■ **Actions to take**
- a) According to the page excerpt, what retrieves the interstitial fluid and returns it to the bloodstream?
- b) Reproduce word for word the part of the page excerpt that opens with the words containing "A mountain stream" and closes with "student Rebekah Nagy.".

[Page excerpt Boundary: Start]

IMG_3166Drawing by Rebekah Nagy

blood

A mountain stream inside a breathing sac.  A palm and some garnets.

from Anatomy/Geography/Ethography by Audrey Gidman

 I spent the last week diving into the Body-Mind Centering perspectives on the organs at the Sonder Movement Project, with excellent teachers Amy Matthews, Walburga Glatz and Gloria Desideri.  All week I was entranced by the delicious drawings of fellow student Rebekah Nagy.

This drawing is of a capillary bed, the microcirculation place where arterial blood transforms into venous blood. It is the place of return and exchange from its long journey from the heart. The fluid that leaks out of the capillaries is known as interstitial fluid. It’s this leaked interstitial fluid that bathes your body cells in nutrients. The interstitial fluid is retrieved by lymphatic vessels, which return it to your bloodstream. Blood from the capillary bed is drained by the venules, which carry blood back toward the heart.

[Page excerpt Boundary: End]
[Source information Boundary: Start]

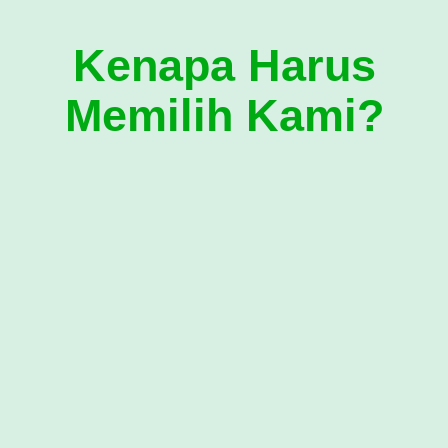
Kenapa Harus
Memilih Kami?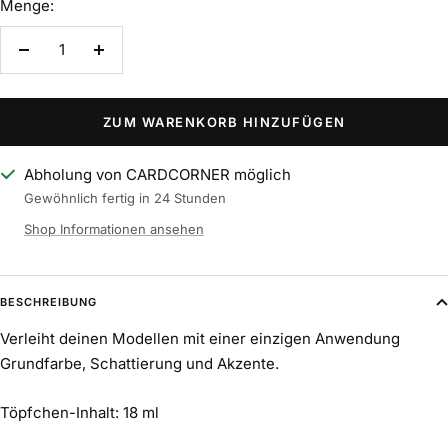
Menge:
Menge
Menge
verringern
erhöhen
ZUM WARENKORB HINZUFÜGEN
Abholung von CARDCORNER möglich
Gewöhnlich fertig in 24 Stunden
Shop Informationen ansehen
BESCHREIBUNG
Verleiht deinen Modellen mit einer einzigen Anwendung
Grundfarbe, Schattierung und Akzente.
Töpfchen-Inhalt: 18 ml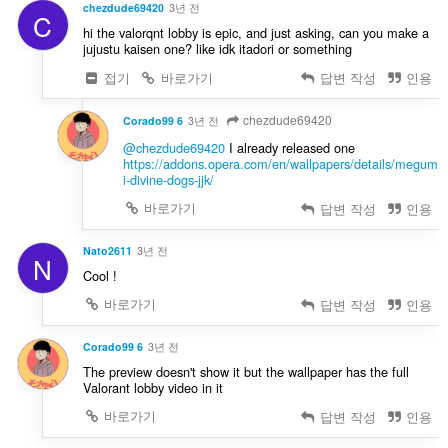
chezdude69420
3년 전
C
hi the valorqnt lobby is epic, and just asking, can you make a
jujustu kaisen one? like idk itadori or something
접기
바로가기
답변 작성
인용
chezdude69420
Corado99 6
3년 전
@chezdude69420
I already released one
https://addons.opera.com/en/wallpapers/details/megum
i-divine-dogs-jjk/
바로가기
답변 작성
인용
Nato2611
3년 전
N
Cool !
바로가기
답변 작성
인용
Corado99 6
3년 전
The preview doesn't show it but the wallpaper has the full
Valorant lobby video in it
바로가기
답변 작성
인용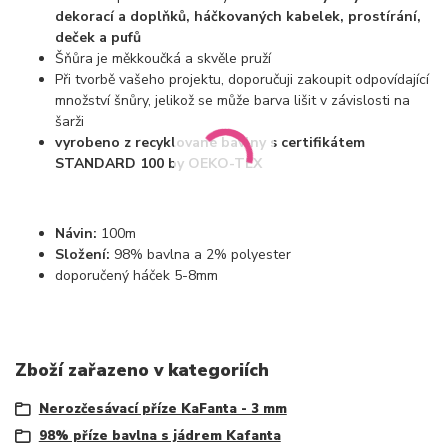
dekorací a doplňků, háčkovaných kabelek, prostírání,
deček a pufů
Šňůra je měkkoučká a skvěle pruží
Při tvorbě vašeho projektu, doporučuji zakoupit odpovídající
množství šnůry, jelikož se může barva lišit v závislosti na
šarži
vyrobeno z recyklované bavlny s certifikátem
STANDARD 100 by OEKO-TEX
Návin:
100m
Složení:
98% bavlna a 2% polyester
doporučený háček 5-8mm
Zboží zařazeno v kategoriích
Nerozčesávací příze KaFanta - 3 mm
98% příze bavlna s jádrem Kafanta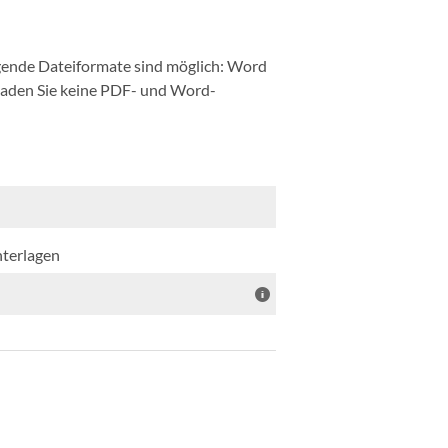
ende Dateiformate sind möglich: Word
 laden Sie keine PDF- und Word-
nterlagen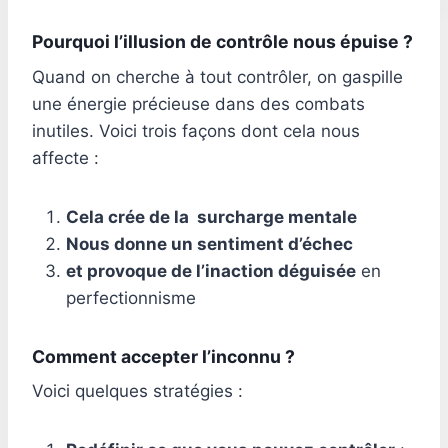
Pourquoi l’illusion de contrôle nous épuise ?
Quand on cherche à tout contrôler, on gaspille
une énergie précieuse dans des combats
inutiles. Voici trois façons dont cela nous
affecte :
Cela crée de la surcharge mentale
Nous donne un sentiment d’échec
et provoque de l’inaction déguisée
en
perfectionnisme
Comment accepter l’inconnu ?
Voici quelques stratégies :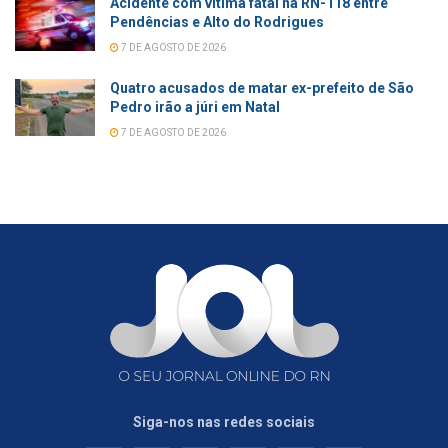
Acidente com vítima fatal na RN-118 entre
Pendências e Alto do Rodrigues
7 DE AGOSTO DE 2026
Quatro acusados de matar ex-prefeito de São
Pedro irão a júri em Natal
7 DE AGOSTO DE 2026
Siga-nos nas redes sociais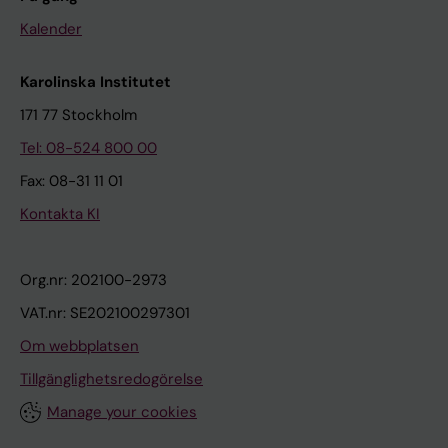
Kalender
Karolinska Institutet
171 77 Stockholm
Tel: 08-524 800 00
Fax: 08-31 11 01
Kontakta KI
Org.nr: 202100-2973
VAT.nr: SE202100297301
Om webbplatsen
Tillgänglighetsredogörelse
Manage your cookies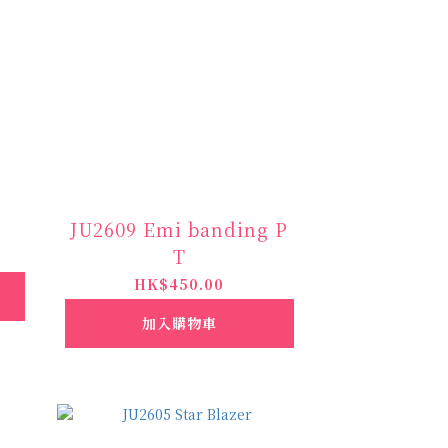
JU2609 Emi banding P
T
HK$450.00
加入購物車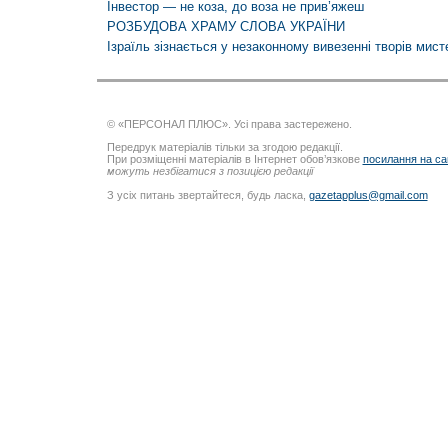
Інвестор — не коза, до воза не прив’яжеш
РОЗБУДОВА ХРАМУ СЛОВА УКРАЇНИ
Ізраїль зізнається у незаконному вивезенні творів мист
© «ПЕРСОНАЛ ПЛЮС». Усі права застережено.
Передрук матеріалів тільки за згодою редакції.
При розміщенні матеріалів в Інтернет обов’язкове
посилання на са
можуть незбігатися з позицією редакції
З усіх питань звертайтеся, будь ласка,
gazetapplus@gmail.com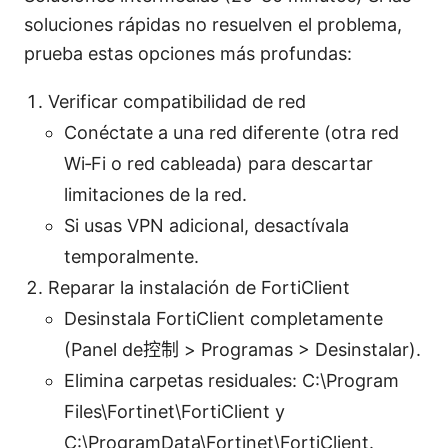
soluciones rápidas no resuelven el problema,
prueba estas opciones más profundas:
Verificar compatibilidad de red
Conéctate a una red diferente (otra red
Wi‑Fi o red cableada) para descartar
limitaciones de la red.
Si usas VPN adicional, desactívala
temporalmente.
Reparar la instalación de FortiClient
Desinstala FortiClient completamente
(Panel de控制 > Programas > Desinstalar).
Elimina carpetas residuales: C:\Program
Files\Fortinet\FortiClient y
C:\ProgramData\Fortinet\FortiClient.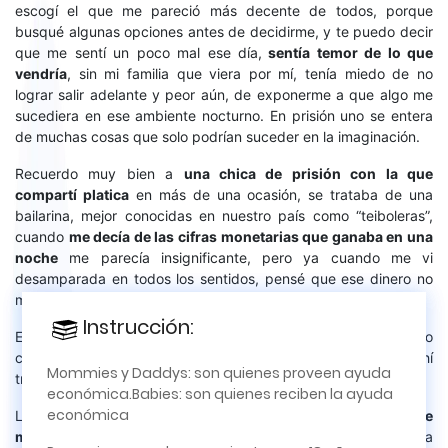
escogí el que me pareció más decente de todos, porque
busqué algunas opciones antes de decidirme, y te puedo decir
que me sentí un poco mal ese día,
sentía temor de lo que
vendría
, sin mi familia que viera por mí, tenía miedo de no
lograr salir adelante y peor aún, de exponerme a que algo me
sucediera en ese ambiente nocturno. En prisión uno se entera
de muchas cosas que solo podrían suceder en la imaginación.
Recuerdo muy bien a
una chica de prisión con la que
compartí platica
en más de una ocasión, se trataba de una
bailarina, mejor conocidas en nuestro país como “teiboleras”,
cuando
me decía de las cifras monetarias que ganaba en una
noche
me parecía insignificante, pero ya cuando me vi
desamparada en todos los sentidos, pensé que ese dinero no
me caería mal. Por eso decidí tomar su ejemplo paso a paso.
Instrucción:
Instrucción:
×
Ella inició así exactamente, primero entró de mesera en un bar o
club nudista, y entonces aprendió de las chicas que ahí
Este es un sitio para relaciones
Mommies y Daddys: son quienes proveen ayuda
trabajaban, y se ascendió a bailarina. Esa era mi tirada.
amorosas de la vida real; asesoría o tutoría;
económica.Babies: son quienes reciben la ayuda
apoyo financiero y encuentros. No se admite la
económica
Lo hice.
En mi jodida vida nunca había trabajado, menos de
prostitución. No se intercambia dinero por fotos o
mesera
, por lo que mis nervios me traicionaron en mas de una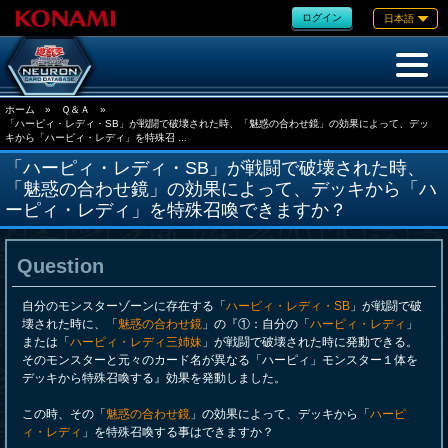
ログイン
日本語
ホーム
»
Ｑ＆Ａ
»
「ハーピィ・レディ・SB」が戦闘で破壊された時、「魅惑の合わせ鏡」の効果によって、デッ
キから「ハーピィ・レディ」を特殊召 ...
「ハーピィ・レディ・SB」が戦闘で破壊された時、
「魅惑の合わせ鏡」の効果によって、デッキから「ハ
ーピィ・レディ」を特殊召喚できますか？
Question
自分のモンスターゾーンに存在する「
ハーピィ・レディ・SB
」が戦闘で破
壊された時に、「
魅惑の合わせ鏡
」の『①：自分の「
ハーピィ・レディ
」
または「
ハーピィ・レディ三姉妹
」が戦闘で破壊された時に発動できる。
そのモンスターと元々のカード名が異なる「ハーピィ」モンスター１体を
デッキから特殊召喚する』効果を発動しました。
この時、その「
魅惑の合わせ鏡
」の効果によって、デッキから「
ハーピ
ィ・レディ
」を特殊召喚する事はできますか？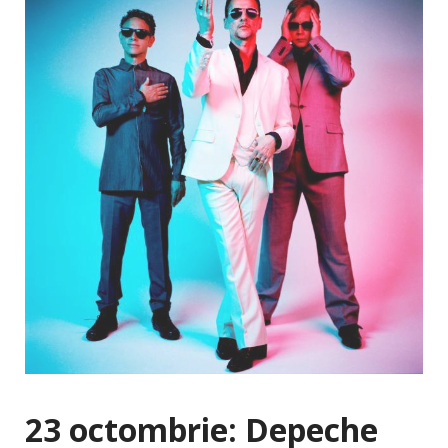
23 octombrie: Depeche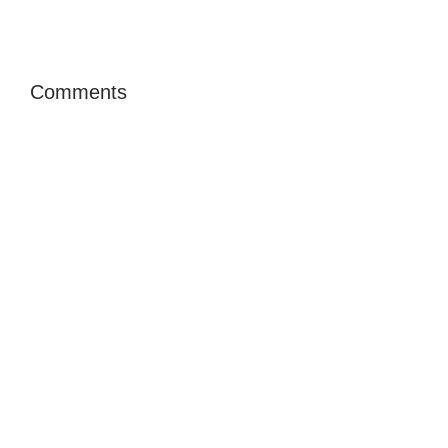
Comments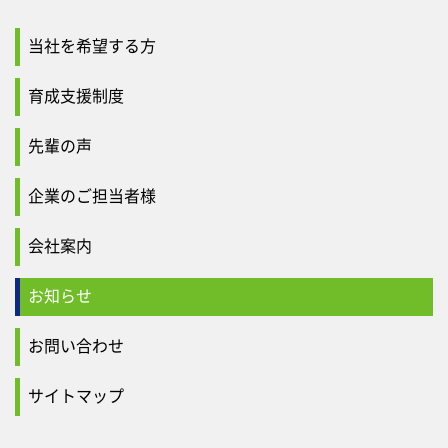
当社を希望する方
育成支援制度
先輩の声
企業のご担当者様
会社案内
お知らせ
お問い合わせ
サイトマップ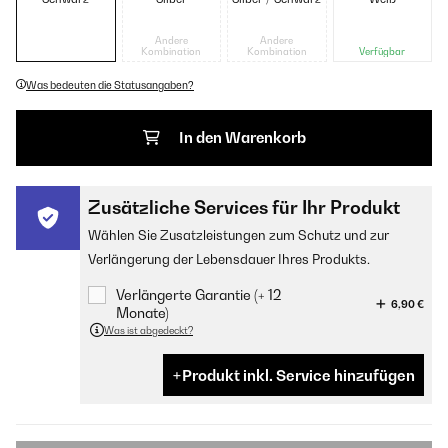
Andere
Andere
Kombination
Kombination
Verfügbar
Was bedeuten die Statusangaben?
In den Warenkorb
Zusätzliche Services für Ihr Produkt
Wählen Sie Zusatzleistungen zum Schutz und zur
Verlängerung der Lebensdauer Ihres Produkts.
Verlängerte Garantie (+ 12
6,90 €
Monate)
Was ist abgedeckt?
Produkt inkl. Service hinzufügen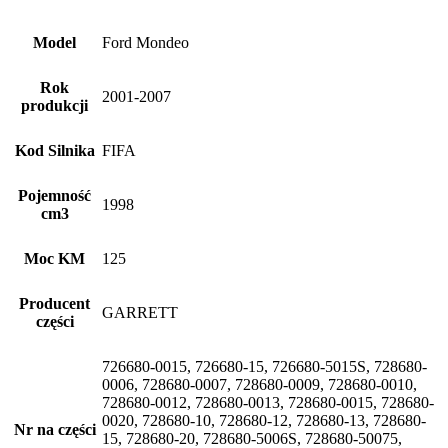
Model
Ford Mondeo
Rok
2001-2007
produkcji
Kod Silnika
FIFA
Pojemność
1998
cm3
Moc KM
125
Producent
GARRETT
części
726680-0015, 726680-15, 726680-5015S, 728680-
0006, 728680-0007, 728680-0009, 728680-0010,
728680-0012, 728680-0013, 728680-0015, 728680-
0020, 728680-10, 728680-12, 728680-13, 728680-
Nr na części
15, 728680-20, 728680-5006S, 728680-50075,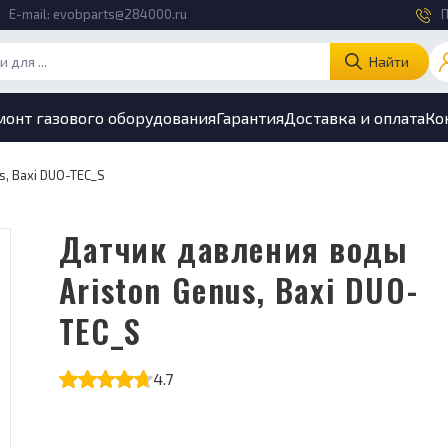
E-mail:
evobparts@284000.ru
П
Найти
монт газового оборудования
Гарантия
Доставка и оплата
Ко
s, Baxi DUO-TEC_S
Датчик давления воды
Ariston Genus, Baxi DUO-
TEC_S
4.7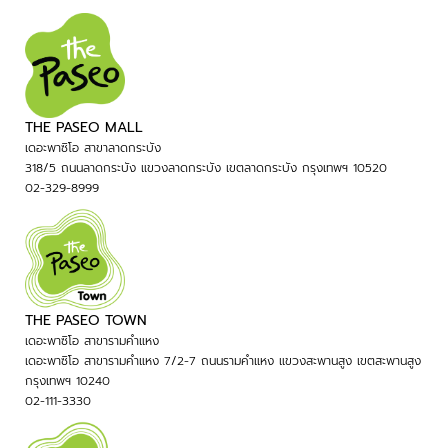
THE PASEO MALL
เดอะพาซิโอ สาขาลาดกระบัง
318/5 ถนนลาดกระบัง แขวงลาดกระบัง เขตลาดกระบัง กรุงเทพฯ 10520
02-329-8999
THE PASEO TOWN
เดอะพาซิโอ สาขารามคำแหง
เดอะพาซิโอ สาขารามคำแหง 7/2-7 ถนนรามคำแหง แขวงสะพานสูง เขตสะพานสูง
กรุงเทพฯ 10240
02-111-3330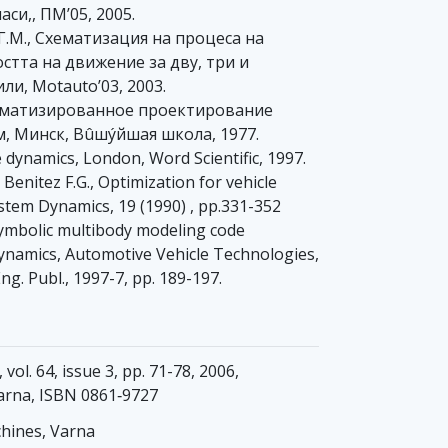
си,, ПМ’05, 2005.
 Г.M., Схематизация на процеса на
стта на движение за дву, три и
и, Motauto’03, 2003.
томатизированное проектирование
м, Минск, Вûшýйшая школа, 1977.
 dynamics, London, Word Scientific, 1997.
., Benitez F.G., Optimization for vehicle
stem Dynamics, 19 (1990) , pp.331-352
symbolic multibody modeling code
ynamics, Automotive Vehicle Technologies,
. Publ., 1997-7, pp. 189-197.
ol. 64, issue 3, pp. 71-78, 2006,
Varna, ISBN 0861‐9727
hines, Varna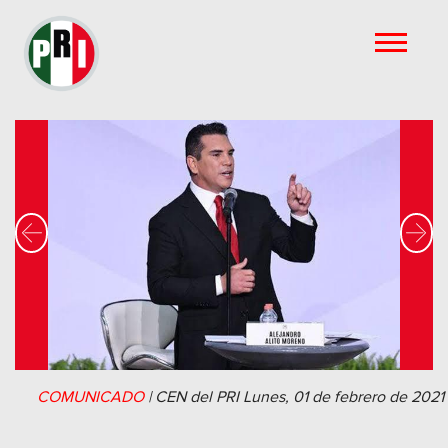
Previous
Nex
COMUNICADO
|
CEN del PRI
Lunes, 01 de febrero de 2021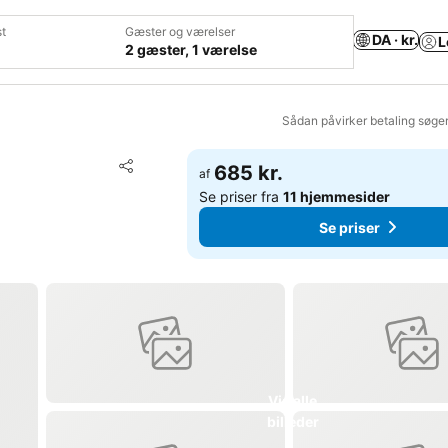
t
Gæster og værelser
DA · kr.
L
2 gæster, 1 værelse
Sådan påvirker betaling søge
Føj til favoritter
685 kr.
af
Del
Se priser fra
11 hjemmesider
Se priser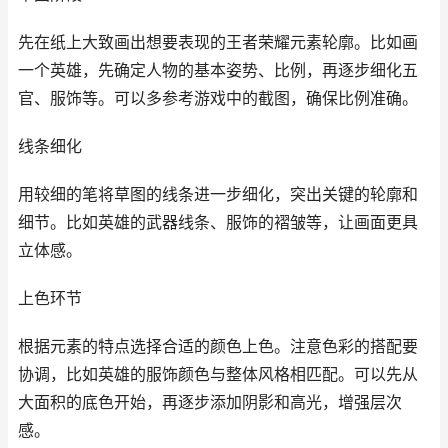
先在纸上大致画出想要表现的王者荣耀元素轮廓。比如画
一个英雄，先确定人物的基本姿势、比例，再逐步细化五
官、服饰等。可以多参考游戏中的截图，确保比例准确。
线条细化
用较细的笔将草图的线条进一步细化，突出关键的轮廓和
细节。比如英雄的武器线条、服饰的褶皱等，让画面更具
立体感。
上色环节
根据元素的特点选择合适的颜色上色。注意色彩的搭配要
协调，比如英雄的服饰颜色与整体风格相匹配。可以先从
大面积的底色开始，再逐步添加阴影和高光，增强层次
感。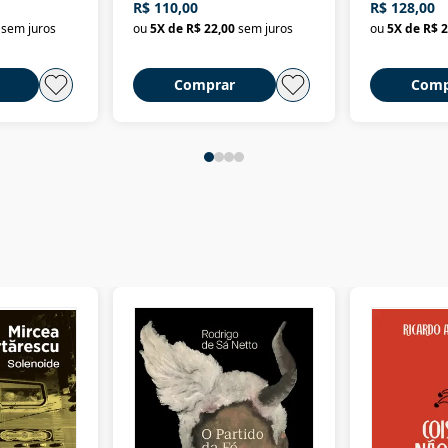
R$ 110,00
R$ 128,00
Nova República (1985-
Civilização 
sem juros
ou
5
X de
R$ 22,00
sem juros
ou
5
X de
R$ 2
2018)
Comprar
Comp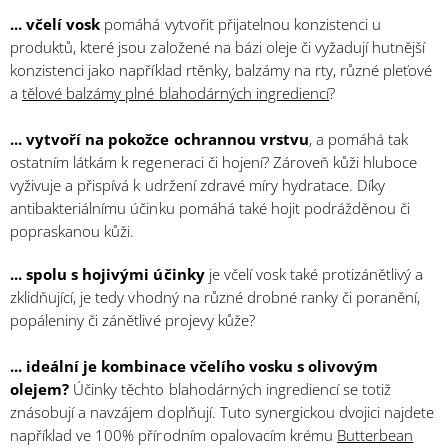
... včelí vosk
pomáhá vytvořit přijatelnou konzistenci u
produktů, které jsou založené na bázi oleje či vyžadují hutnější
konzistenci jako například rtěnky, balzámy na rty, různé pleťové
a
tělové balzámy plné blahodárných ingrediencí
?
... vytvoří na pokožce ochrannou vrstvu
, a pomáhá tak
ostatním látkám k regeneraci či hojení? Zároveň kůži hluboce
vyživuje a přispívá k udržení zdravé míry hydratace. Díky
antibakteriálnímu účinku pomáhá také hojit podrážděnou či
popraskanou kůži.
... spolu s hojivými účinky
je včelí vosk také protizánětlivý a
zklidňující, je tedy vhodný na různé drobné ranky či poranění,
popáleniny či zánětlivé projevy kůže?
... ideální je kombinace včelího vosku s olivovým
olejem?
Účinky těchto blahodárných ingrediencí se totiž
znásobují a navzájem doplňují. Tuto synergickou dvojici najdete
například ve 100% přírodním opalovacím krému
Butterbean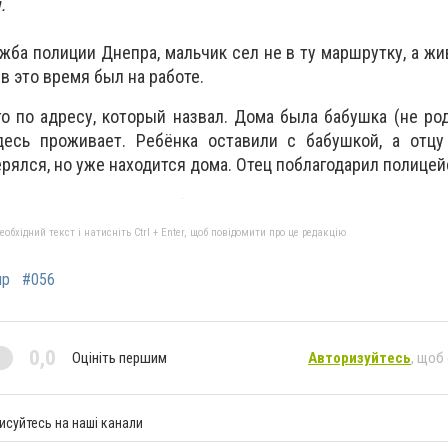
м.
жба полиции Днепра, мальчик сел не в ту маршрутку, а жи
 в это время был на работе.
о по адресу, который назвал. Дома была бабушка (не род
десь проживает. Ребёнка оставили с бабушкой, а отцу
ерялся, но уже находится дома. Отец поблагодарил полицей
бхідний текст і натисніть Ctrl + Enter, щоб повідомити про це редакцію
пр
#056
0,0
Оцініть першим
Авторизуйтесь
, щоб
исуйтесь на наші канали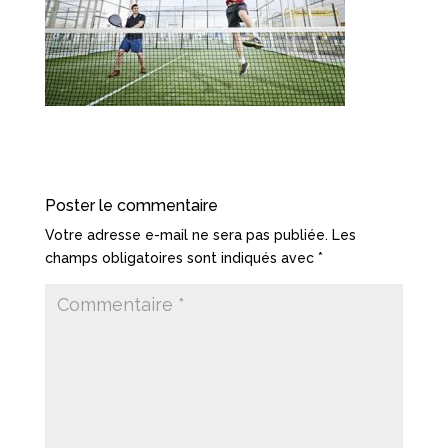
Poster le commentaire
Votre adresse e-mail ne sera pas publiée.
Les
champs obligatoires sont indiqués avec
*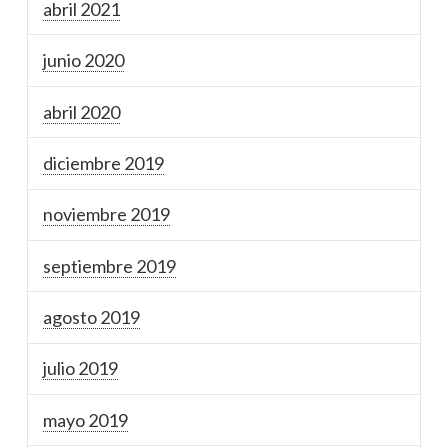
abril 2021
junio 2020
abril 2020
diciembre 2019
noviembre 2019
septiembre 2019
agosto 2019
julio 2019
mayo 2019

[Source information Boundary: End]

■ **Task results**
- a) Lymphatic vessels retrieve the interstitial fluid and return it to the bloodstream.

- b)
A mountain stream inside a breathing sac.  A palm and some garnets.

from Anatomy/Geography/Ethography by Audrey Gidman

 I spent the last week diving into the Body-Mind Centering perspectives on the organs at the Sonder Movement Project, with excellent teachers Amy Matthews, Walburga Glatz and Gloria Desideri.  All week I was entranced by the delicious drawings of fellow student Rebekah Nagy.